I understand how types can do such checking; my point is that the
encoded-bytes type doesn't have enough information to do it in the
cases where you think it is better than converting to str.  There are
*no useful operations* that can be done on two encoded-bytes with
different encodings unless you know the ultimate target codec.  The
only sensible way to define the concatenation of ('ascii', 'English')
with ('euc-jp','ÆüËÜ¸ì') is something like ('ascii', 'English',
'euc-jp','ÆüËÜ¸ì'), and *not* ('euc-jp','EnglishÆüËÜ¸ì'), because you
don't know that the ultimate target codec is 'euc-jp'-compatible.
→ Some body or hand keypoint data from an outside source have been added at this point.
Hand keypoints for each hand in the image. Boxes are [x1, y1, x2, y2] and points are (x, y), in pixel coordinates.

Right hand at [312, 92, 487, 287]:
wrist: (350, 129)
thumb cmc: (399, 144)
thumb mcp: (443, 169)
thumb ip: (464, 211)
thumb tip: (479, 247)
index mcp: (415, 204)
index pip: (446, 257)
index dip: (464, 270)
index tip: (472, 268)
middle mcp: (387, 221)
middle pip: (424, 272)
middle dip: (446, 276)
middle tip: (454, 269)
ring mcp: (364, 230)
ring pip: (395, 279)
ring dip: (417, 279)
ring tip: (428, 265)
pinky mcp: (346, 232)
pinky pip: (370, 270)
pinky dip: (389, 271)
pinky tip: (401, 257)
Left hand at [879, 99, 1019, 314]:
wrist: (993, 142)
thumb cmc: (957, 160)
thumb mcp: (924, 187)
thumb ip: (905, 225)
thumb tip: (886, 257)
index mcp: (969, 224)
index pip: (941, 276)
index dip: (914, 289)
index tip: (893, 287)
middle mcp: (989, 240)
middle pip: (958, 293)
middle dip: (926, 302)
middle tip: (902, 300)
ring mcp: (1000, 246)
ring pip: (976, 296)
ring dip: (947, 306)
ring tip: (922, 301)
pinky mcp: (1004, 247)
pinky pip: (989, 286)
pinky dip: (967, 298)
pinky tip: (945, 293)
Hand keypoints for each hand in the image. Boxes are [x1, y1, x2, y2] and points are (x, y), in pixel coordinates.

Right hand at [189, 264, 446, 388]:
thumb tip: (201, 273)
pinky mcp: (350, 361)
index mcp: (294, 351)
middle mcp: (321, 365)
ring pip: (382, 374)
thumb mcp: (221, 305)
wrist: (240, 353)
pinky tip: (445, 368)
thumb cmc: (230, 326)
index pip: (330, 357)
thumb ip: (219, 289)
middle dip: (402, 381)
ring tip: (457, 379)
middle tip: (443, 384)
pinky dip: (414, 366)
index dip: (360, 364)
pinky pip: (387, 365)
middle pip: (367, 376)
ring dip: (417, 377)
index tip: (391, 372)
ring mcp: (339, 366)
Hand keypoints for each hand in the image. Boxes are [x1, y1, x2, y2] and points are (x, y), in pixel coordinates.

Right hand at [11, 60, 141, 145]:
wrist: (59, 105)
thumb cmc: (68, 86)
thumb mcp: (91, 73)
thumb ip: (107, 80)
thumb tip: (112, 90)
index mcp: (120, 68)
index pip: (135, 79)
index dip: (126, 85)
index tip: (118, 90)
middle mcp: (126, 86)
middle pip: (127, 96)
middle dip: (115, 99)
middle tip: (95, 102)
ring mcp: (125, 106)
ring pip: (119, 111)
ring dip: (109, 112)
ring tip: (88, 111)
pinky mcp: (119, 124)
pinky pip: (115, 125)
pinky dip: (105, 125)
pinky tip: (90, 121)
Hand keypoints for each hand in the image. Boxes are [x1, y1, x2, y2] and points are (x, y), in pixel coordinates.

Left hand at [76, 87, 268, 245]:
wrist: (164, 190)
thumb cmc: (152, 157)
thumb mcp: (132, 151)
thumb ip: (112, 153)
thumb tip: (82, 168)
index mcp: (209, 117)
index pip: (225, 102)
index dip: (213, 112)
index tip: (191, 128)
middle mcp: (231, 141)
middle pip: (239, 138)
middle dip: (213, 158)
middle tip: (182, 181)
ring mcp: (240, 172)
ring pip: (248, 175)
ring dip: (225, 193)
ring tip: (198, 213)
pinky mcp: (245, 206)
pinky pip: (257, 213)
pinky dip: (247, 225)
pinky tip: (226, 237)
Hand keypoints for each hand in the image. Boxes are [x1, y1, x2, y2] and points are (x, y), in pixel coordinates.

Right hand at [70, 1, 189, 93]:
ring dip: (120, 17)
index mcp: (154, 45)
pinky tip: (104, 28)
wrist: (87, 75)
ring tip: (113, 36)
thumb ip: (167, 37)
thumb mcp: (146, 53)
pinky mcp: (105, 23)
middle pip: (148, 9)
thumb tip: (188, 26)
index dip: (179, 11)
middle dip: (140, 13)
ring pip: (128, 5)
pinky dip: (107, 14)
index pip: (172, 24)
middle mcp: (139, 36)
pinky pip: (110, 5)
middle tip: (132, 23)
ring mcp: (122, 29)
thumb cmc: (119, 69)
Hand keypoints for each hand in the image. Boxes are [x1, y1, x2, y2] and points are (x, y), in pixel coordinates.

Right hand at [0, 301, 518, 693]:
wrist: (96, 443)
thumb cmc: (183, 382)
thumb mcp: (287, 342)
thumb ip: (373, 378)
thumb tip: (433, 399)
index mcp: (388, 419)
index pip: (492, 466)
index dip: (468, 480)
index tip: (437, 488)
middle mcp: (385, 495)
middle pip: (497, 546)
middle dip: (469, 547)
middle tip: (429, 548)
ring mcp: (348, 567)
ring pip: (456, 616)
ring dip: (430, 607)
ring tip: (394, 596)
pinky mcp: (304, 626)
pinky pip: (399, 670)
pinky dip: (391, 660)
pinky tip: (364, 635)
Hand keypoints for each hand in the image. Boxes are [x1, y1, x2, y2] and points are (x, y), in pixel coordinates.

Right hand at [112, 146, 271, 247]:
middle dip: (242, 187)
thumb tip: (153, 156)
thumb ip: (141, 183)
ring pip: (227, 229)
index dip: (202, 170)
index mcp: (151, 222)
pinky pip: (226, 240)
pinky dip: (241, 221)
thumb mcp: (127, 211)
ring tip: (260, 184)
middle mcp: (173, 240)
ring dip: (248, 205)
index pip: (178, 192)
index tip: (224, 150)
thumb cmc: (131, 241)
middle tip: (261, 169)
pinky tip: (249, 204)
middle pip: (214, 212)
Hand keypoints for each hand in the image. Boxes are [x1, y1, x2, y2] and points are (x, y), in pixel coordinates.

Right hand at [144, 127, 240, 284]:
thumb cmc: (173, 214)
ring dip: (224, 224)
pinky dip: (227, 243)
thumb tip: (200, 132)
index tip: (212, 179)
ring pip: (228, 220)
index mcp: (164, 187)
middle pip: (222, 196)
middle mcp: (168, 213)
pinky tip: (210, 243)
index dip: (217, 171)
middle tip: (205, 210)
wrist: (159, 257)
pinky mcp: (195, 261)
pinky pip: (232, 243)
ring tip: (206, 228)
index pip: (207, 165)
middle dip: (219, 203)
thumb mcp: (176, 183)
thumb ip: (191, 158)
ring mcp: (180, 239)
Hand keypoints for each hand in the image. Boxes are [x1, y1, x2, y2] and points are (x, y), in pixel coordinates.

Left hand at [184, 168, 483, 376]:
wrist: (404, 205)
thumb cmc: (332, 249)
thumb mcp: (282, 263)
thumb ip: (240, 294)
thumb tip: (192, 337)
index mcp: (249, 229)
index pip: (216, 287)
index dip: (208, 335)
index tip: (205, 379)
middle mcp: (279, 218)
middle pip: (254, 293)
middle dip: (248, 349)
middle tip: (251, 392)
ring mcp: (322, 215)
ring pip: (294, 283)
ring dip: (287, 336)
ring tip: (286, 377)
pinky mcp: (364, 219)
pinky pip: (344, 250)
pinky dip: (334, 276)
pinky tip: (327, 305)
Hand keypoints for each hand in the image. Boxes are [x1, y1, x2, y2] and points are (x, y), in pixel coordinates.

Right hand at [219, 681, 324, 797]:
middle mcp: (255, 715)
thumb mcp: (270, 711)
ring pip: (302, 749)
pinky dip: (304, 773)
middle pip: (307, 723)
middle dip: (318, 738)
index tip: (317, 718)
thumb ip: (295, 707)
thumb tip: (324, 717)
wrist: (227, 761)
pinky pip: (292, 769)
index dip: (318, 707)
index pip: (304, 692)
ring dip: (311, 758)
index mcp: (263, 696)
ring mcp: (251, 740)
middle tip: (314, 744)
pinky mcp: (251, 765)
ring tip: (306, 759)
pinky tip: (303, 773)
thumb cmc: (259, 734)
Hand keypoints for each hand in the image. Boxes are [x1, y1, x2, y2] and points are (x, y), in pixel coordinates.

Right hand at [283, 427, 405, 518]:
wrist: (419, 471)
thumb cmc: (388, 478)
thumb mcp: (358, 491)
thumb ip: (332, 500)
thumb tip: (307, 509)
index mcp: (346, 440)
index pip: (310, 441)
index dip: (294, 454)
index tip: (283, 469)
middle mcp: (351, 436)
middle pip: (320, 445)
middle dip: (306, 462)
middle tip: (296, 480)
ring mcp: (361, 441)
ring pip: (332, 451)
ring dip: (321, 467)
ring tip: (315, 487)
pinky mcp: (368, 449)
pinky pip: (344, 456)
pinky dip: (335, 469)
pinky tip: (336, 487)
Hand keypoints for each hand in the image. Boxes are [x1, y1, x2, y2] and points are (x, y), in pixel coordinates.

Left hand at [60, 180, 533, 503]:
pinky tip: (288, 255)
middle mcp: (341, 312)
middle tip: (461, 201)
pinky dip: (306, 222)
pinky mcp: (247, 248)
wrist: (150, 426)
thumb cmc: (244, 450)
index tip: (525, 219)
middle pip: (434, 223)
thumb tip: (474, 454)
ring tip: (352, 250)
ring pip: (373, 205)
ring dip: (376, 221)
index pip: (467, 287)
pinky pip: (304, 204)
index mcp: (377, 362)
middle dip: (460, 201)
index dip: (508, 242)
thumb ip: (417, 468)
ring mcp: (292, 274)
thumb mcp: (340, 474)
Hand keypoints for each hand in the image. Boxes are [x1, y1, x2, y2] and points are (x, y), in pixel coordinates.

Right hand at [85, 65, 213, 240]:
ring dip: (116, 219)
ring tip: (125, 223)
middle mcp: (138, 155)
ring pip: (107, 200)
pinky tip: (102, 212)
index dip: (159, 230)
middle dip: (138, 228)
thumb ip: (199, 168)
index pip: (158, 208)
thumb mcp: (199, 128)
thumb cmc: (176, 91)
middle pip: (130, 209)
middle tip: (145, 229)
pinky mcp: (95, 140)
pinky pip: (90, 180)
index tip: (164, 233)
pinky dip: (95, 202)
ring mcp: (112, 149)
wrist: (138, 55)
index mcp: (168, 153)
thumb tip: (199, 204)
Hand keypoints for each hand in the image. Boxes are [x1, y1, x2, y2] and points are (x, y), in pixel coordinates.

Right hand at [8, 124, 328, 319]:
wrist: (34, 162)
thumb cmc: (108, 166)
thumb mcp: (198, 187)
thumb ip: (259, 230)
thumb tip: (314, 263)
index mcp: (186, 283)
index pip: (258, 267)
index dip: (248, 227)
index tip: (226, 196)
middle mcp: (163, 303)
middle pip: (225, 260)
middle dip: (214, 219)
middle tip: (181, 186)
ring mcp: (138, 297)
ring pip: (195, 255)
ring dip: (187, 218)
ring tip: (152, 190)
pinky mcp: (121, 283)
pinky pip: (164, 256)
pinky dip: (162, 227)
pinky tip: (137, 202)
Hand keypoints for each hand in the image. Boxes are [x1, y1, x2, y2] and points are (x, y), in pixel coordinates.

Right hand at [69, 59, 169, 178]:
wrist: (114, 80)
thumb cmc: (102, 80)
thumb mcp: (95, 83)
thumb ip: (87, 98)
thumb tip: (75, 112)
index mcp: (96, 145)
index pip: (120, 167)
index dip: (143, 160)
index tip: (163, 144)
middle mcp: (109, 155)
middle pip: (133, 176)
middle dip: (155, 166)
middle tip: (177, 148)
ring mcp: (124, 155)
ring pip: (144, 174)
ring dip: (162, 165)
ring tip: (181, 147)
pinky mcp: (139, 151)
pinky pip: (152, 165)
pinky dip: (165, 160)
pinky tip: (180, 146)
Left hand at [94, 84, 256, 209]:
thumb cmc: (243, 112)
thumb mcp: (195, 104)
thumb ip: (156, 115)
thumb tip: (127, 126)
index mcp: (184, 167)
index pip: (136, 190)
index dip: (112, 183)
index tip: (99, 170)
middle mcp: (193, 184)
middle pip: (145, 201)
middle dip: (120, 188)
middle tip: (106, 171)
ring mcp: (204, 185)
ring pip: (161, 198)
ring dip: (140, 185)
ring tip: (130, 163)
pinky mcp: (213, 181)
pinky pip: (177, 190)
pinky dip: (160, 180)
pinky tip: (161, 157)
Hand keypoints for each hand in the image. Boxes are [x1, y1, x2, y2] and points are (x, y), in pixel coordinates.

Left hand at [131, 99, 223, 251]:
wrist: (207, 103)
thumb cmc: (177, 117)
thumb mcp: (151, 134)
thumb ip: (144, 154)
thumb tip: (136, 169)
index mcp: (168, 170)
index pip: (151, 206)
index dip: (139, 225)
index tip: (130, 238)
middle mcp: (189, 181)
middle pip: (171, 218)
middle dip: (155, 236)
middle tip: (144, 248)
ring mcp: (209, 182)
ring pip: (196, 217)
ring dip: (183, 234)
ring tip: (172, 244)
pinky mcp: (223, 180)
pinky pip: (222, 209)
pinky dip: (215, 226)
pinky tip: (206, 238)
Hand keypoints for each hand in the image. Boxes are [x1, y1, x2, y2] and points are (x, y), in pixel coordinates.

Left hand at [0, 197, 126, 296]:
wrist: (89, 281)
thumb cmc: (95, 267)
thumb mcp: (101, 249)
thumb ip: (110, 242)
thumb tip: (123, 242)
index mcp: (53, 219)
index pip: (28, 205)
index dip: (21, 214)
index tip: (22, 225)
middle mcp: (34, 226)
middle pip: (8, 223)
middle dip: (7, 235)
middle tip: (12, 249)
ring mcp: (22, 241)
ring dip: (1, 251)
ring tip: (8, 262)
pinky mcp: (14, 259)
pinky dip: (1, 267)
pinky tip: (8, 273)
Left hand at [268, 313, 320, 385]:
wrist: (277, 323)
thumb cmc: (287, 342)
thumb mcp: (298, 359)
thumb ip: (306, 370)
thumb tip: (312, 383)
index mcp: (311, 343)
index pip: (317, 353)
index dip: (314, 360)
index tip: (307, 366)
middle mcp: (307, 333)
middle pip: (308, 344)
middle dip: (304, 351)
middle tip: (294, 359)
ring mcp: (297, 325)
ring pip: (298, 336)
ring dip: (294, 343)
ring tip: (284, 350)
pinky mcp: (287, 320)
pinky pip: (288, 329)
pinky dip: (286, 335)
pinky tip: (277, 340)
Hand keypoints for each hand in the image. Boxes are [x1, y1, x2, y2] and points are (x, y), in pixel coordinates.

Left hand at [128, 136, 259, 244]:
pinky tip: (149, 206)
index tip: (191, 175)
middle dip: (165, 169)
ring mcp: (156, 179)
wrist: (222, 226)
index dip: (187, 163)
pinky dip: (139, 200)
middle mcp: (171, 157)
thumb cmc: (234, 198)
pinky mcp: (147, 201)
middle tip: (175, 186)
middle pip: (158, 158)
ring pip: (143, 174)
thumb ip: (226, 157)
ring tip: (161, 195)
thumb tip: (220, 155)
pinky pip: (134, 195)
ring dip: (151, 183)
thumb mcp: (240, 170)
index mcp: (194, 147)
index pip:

Worse, you need to build in all the information about which codecs are
mutually compatible into the encoded-bytes type.  For example, if the
ultimate target is known to be 'shift_jis', it's trivially compatible
with 'ascii' and 'euc-jp' requires a conversion, but latin-9 you can't
have.

 > (Btw, in some earlier emails, Stephen, you implied that this could be 
 > fixed with codecs -- but it can't, because the problem isn't with the 
 > bytes containing invalid Unicode, it's with the Unicode containing 
 > invalid bytes -- i.e., characters that can't be encoded to the 
 > ultimate codec target.)

No, the problem is not with the Unicode, it is with the code that
allows characters not encodable with the target codec.  If you don't
have a target codec, there are ascii-safe source codecs, such as
'latin-1' or 'ascii' with surrogateescape, that will work any time
that bytes-oriented processing can work.